İslam'a göre, büyük aile ilişkilerinin
korunması dinin emrettiği bir zorunluluktur. "Çocuk her zaman
haklıdır" şeklindeki gevşek popüler tutum, zıvanadan çıkmış bir
çocuğu ebeveynine karşı saygısızlığa teşvik edebilir. Bu tutum, eğer önü
alınmazsa çocuğun İslam'da en nefret uyandırıcı günahlardan biri olan, anne ve
babasına nankörlük eden bir genç olarak yetişmesine yol açabilir. Bu
durumu, kendini Batılı bir modelle özdeşleştiren Müslüman Psikologlarımıza
dönerek örnekleyebiliriz. Onlar, şımarık ve zıvanadan çıkmış bir çocuğun
endişeli ebeveynine, güya zavallı çocuğun bunalıma sürüklenmemesi için daha
fazla müsamahalı olmasını söyler. Dahası, bu profesör unvanlı uzmanımız,
annesine karşı kaba davranan çocuğunu cezalandırdığı için babayı suçluluk
duygusuna sürükler. Bu vakada suçlu(!) baba, eğer
bu uzman tavsiyelerini içtenlikle yerine getirir ve müsamahanın
sınırlarını gözetmezse oğlu nasıl bir yetişkin olacaktır?
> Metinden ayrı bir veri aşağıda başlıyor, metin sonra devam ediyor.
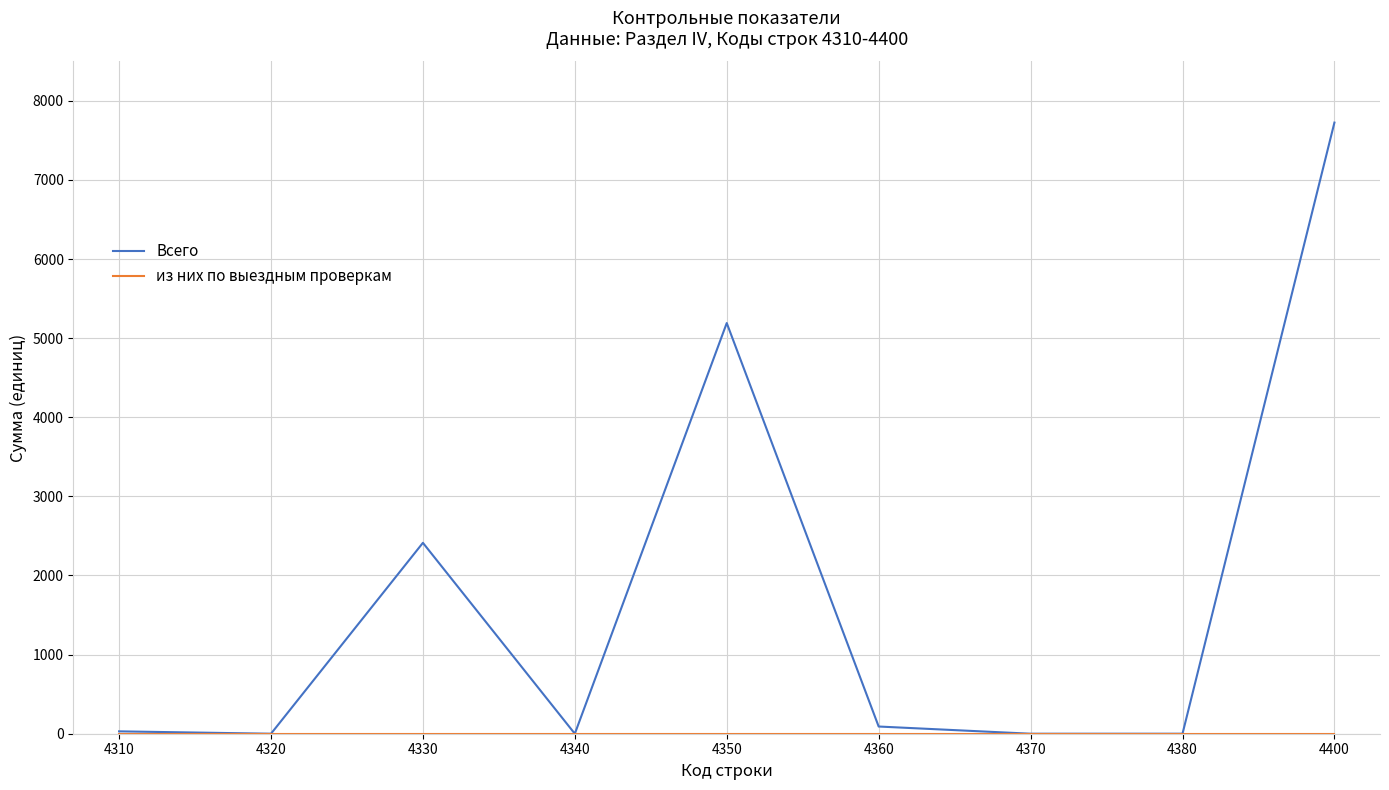

What is the greatest value displayed?

7725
"Eğer çocuklarınızın Amerikan
filmlerinde gördüğünüz gibi, büyüdüklerinde ayaklarını masanın üzerine atarak
yüzünüze karşı uzatıp oturmasını ve dırdır eden, sıkıntı veren bir ihtiyar
olduğunuzda sizleri bir huzurevine kapatmasını hoş karşılayacaksanız, o zaman
Amerikan çocuk psikolojisinin eserlerinin esiri olmaya devam ediniz. Fakat siz,
anne ve babaya nezaketi Allah'a ibadet gibi gören Kur'an ayetlerine hala değer
veriyorsanız, şu ayetleri hatırlayınız: "Rabbin kesin olarak şunları
emretti: Ancak kendisine ibadet edin, anne ve babaya iyilik edin. Onlardan biri
veya her ikisi senin yanında yaşlanırsa, sakın onlara "öf" bile deme
ve onları azarlama. İkisine de tatlı ve güzel söz söyle. İkisine de acıyarak
tevazu kanatlarını ger ve şöyle de: Ey Rabbim! Onların beni küçükten terbiye
edip yetiştirdikleri gibi, sen de kendilerine merhamet
et." (İsra:23,24)
Ey muallimler, ey mürebbiler! Hz.
Peygamber'in, "Cennet annelerin ayakları altındadır" sözüne
gerçekten değer veriyor ve inanıyorsanız attığınız adımlara dikkat ediniz. Aksi
halde bilmeden derin bir kertenkele çukuruna düşebilirsiniz. Gelenekler
ölebilir, bu meselede hassasiyetlerinizi yitirebilirsiniz, ancak güzel bir
İslami geleneğin yavaş yavaş ölmesinde rol almanızın, hiçbir şekilde kabul
edilebilir bir durum olmadığını da unutmayın.